In the last two decades, we have seen a radical change in the therapy and prognosis of Multiple Myeloma (MM). Recent research on the role of the bone marrow microenvironment as integrant part of the biology of MM and the possible therapeutic interference at this level are leading to control and regression of the malignant plasma cell clone with a recognized clinical impact. Thalidomide, an old drug thought to interfere on the bone marrow microenvironment, is active not only for the treatment of refractory patients but also, as was recently shown, for induction and/or remission maintenance therapy. Most of the side effects (somnolence, constipation, fatigue, tremor, bradycardia, edema, and neuropathy) can be managed by reducing the dose and most patients need a dose reduction. The appropriate dose of thalidomide in myeloma is unknown. We treated thirty-five patients with MM with low-dose thalidomide (200mg or less). Twenty four patients were on maintenance therapy (13 after bone marrow transplantation, and 11 after chemotherapy with VCAP/VMCP); 5 patients were treated after relapse, 4 with refractory disease and 2 for remission induction as a first line therapy.

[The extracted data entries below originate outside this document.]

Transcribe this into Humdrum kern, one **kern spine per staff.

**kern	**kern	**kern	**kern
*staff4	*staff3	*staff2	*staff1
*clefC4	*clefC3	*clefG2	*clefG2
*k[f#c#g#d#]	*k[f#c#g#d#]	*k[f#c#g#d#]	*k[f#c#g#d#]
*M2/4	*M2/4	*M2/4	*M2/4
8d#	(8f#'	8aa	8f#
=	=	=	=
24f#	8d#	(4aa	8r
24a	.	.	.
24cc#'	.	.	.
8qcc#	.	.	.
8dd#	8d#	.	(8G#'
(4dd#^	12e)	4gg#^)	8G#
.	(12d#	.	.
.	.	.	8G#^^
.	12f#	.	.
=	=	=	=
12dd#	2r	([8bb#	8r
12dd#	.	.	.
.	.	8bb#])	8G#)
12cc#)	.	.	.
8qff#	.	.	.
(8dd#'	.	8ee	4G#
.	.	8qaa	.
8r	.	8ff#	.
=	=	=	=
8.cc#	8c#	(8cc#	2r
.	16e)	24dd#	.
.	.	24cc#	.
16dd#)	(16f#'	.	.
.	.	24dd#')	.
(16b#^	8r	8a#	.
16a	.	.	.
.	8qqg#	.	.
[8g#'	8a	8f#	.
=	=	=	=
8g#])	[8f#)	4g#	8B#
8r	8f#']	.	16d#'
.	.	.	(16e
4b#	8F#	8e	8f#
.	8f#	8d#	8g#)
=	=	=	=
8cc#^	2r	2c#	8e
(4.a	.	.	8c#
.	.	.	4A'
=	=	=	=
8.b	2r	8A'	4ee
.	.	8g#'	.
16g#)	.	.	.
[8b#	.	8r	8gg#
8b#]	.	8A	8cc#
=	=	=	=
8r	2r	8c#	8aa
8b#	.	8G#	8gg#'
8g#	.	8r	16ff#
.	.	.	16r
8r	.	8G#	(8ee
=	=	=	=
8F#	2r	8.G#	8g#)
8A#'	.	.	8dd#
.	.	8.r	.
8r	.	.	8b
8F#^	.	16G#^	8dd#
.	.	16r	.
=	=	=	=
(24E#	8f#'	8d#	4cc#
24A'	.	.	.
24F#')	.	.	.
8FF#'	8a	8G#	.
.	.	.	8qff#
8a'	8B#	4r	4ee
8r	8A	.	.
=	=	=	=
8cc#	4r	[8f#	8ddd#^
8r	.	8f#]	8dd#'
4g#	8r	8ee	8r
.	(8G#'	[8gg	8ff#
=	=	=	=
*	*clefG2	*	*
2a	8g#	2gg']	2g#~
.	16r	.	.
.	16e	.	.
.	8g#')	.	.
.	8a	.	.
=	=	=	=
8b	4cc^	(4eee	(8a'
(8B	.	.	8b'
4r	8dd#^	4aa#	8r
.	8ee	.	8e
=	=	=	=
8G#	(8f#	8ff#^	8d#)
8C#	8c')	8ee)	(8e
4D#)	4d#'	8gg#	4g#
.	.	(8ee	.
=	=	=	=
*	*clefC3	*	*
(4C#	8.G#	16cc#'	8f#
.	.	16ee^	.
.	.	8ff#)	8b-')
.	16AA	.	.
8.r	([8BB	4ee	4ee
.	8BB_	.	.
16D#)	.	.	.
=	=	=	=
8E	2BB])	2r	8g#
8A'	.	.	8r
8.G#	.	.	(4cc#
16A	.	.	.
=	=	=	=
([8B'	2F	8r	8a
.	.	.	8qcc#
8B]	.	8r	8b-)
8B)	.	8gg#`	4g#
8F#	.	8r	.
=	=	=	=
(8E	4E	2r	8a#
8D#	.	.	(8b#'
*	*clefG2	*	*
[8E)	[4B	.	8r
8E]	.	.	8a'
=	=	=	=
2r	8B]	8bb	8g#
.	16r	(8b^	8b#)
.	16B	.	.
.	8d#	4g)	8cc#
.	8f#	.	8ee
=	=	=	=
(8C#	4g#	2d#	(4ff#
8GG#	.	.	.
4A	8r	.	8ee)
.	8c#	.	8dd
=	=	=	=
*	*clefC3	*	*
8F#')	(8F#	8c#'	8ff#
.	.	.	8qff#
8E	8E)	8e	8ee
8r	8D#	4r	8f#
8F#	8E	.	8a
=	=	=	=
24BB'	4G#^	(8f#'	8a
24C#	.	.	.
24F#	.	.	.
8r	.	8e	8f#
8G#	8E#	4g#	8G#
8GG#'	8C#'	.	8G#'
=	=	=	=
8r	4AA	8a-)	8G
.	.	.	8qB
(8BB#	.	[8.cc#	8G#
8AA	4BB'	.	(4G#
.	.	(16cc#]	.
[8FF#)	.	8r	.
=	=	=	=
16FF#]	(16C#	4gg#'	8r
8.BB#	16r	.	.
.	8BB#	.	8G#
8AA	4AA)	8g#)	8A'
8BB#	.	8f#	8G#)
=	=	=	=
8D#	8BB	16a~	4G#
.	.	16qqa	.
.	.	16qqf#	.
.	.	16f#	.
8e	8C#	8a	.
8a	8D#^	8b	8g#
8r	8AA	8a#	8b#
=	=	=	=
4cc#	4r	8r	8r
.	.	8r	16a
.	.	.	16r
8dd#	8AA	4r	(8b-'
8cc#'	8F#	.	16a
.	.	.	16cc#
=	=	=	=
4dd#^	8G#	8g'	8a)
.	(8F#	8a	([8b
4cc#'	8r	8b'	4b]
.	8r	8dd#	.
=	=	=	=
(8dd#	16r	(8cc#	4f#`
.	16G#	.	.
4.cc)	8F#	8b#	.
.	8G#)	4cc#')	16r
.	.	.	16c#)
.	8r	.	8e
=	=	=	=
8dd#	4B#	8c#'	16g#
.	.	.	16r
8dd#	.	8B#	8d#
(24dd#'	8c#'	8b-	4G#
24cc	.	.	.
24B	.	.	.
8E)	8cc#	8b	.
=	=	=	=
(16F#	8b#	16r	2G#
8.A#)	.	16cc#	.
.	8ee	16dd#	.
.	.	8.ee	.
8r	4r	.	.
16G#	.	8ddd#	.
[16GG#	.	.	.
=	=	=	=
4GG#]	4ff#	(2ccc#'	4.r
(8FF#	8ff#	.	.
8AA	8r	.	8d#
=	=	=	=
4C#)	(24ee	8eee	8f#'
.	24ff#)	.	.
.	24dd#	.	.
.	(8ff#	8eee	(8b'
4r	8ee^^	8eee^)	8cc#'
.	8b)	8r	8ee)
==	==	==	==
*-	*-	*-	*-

Patients were treated at the Hematology and Bone Marrow Transplantation Service of the Hospital de Clínicas de Porto Alegre, RS, Brazil, from march/2001 to December/2003. The response as measured by hemoglobin level, immunoglobulin (M component) or urinary light chain concentration and bone marrow examination was evaluated before, 3, 6, and 12 months after the beginning of thalidomide.

Results: All patients are alive and well. Fifty one percent are on 100mg schedule; of the patients on maintenance therapy 90% are on complete remission or on a sustained plateau. A Wilcoxon ranks test for the immunoglobulin level before and after 6 months for the entire group showed p=0.001 (25–75%).

Conclusion: Low dose thalidomide is tolerable and effective.